» Task to complete
In the blog post about cleaning carpets, what did the writer rent for several years after the old carpet shampooer died?

That's Me

That's Me

Wednesday, September 11, 2013

Cleaning Carpets While Watson's in Prison

I have a love/hate relationship with carpet. 

I love how it looks (when it's clean), I love the feel of it on my bare feet (I have a No Shoe Rule in my house), I love how my feet aren't shocked by the cold when I step on the floor in the winter (I hate wearing slippers). 

I hate the thought of what is hiding deep down in some carpet (creepy crawlies, anyone?), I hate seeing dirty carpet (ew), I hate that filthy carpet is an asthma trigger (I have a child who has had severe asthma attacks from sitting on someone's carpet), I hate that no matter how much you vacuum there is still dirt in the underpad that you can't reach with a vacuum (even a super clean home has dirt flying out of the carpet when you pull it up).

Because of my love/hate of carpets, I am obsessed with vacuuming & shampooing them. You can have the most clean, dust free, tidy home but that 1 tiny little mark on your carpet will make it look gross. 

A few years ago my carpet shampooer died. After so much use, I was surprised it lasted as long as it did. I spent the last few years renting a Rug Doctor. Constantly. I finally got a new carpet shampooer this summer. It lasted a few times & then it died. Sad me. I mourned. I cried.

» Entries shown
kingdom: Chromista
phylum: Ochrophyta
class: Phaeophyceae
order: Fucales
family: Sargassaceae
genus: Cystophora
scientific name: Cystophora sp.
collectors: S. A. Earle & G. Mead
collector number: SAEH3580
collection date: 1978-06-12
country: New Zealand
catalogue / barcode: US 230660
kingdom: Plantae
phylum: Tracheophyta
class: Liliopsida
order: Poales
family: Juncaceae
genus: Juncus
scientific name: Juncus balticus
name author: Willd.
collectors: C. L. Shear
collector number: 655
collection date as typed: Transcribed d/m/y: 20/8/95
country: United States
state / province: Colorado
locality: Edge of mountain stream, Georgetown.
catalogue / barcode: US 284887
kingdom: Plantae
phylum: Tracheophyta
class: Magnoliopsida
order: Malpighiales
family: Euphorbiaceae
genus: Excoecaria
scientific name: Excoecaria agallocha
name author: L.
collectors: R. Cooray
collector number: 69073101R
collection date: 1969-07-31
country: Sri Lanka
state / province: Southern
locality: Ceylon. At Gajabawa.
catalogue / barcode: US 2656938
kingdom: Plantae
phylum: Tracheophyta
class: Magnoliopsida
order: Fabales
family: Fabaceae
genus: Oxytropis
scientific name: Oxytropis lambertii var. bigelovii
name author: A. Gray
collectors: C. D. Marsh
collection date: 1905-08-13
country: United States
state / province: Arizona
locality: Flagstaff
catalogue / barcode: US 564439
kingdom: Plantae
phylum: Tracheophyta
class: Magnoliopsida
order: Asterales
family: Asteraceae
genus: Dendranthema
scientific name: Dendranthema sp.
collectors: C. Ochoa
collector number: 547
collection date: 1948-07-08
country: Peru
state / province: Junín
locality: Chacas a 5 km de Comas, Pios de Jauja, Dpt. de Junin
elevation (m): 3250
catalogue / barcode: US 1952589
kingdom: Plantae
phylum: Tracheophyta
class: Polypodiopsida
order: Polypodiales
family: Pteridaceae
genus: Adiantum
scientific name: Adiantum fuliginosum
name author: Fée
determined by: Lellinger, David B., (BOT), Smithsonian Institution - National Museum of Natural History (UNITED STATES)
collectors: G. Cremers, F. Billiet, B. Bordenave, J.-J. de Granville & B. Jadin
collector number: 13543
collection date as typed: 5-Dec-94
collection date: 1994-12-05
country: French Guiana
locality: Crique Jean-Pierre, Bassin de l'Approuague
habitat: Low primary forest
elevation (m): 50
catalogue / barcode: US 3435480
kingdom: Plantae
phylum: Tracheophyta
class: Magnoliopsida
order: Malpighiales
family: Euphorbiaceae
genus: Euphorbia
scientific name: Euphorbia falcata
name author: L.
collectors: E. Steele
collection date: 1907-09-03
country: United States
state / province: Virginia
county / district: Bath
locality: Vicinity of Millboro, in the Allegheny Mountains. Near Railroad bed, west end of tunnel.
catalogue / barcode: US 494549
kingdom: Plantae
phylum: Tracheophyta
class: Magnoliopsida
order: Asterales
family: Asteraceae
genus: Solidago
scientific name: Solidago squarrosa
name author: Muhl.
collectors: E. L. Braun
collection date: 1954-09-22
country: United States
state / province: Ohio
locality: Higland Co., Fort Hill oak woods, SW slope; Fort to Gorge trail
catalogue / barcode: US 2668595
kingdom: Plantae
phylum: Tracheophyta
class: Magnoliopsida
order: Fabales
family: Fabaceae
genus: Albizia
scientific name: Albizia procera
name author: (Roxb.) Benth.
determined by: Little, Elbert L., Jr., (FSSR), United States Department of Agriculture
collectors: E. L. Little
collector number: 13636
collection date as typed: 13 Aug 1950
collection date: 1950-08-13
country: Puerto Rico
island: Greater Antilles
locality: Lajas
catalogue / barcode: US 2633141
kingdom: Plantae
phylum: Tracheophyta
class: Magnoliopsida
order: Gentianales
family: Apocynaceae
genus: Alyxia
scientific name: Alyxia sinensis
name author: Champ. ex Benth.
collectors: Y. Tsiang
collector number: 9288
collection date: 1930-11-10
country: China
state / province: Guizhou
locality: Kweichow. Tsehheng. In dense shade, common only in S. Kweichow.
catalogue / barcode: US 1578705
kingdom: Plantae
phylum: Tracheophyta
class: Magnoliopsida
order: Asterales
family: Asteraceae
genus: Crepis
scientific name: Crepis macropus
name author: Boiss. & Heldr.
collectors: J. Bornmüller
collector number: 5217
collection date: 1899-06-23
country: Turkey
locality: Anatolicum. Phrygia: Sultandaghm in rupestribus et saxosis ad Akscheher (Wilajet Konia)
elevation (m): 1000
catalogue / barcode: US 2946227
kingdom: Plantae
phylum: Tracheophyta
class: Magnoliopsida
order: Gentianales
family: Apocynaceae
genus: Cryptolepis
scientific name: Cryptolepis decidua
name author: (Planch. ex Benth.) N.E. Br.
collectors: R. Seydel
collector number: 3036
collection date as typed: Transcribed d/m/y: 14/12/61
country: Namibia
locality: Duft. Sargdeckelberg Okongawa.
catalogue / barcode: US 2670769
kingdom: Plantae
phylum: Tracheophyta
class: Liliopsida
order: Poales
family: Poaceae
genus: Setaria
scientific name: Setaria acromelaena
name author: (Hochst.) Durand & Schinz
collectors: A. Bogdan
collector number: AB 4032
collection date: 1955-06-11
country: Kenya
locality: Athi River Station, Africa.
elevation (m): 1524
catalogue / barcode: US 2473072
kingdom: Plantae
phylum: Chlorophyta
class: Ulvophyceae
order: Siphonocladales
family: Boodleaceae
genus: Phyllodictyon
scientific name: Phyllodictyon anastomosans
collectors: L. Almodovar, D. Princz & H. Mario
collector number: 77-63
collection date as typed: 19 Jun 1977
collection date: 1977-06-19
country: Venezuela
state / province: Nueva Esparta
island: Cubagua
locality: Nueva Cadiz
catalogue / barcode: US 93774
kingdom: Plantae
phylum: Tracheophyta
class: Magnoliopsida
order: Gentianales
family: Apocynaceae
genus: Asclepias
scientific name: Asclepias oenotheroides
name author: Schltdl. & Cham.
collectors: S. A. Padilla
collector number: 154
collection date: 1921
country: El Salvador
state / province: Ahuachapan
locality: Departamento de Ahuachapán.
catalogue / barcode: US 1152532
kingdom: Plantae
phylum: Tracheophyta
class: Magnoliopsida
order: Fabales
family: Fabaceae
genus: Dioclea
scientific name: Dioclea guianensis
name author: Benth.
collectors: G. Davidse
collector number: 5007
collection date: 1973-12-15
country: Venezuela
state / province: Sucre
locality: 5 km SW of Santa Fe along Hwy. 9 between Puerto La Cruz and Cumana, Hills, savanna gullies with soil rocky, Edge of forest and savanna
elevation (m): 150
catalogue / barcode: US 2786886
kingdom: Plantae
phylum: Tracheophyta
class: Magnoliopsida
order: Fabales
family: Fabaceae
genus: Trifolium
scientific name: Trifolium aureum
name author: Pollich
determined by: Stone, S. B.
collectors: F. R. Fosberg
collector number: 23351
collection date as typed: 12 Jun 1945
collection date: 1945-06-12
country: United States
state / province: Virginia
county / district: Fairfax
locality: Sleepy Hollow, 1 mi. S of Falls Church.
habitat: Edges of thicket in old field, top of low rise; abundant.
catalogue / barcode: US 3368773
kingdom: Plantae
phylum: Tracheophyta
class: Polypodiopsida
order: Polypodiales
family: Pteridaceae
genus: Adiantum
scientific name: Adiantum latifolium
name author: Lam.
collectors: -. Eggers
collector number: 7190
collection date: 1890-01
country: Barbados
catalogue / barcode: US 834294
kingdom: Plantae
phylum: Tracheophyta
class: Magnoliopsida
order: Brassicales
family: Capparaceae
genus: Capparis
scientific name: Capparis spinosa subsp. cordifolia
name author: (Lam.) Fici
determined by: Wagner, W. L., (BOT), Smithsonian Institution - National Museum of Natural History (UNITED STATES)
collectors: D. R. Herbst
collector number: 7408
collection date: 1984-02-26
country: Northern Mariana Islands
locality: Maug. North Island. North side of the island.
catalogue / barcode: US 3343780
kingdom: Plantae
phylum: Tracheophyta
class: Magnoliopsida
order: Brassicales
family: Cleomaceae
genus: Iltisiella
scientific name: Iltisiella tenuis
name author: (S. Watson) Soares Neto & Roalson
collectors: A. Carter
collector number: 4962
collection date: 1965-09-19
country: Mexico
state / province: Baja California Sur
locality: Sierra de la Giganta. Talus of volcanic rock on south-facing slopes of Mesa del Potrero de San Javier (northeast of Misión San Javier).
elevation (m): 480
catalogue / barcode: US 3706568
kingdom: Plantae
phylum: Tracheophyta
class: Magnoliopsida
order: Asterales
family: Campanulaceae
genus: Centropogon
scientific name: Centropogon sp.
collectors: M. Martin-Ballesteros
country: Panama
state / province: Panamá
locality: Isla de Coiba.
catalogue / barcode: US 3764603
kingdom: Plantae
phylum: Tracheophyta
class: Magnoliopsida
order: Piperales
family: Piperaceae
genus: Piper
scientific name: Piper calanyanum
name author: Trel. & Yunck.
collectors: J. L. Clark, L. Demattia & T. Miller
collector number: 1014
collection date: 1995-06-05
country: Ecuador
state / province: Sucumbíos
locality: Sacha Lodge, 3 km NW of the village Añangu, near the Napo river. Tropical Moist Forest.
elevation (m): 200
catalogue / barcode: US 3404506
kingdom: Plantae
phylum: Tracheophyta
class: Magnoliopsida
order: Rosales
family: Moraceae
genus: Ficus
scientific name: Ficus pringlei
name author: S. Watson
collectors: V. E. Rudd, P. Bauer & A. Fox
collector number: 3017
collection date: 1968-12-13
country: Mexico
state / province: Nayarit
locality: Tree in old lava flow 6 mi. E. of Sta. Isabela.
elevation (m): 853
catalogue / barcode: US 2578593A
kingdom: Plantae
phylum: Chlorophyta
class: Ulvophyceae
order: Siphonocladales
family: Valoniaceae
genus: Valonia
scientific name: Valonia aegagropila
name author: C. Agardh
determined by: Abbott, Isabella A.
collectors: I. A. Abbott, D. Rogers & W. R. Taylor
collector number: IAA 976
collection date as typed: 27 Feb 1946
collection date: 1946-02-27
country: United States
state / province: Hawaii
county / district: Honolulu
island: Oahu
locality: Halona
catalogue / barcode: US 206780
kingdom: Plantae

» Solution for this task
A Rug Doctor.